- _Problem statement_: The records below must be retyped exactly.

Data for the task Block Start

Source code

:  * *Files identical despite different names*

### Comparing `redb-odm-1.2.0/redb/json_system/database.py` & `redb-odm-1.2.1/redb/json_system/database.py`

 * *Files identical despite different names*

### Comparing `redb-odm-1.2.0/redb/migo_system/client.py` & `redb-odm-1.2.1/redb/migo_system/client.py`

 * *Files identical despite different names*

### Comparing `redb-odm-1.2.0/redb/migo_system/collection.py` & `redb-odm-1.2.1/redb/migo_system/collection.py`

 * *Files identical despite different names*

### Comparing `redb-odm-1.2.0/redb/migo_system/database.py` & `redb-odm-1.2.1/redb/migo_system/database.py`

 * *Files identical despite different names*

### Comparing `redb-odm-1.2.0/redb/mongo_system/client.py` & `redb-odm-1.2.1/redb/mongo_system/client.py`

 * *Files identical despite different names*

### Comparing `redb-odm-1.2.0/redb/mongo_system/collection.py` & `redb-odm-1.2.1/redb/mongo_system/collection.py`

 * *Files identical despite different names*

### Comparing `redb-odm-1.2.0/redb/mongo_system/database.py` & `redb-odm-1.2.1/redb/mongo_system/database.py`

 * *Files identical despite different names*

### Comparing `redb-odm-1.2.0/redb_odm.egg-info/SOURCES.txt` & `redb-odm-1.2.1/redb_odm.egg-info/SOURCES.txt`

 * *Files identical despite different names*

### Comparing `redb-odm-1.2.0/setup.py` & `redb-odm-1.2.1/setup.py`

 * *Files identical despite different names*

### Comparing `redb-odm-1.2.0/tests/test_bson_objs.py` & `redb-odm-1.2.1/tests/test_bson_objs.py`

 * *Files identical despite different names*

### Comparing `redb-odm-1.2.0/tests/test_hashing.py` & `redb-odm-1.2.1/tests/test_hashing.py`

Data for the task Block End

- _Written solution_:
Source code

:  * *Files identical despite different names*

### Comparing `redb-odm-1.2.0/redb/json_system/database.py` & `redb-odm-1.2.1/redb/json_system/database.py`

 * *Files identical despite different names*

### Comparing `redb-odm-1.2.0/redb/migo_system/client.py` & `redb-odm-1.2.1/redb/migo_system/client.py`

 * *Files identical despite different names*

### Comparing `redb-odm-1.2.0/redb/migo_system/collection.py` & `redb-odm-1.2.1/redb/migo_system/collection.py`

 * *Files identical despite different names*

### Comparing `redb-odm-1.2.0/redb/migo_system/database.py` & `redb-odm-1.2.1/redb/migo_system/database.py`

 * *Files identical despite different names*

### Comparing `redb-odm-1.2.0/redb/mongo_system/client.py` & `redb-odm-1.2.1/redb/mongo_system/client.py`

 * *Files identical despite different names*

### Comparing `redb-odm-1.2.0/redb/mongo_system/collection.py` & `redb-odm-1.2.1/redb/mongo_system/collection.py`

 * *Files identical despite different names*

### Comparing `redb-odm-1.2.0/redb/mongo_system/database.py` & `redb-odm-1.2.1/redb/mongo_system/database.py`

 * *Files identical despite different names*

### Comparing `redb-odm-1.2.0/redb_odm.egg-info/SOURCES.txt` & `redb-odm-1.2.1/redb_odm.egg-info/SOURCES.txt`

 * *Files identical despite different names*

### Comparing `redb-odm-1.2.0/setup.py` & `redb-odm-1.2.1/setup.py`

 * *Files identical despite different names*

### Comparing `redb-odm-1.2.0/tests/test_bson_objs.py` & `redb-odm-1.2.1/tests/test_bson_objs.py`

 * *Files identical despite different names*

### Comparing `redb-odm-1.2.0/tests/test_hashing.py` & `redb-odm-1.2.1/tests/test_hashing.py`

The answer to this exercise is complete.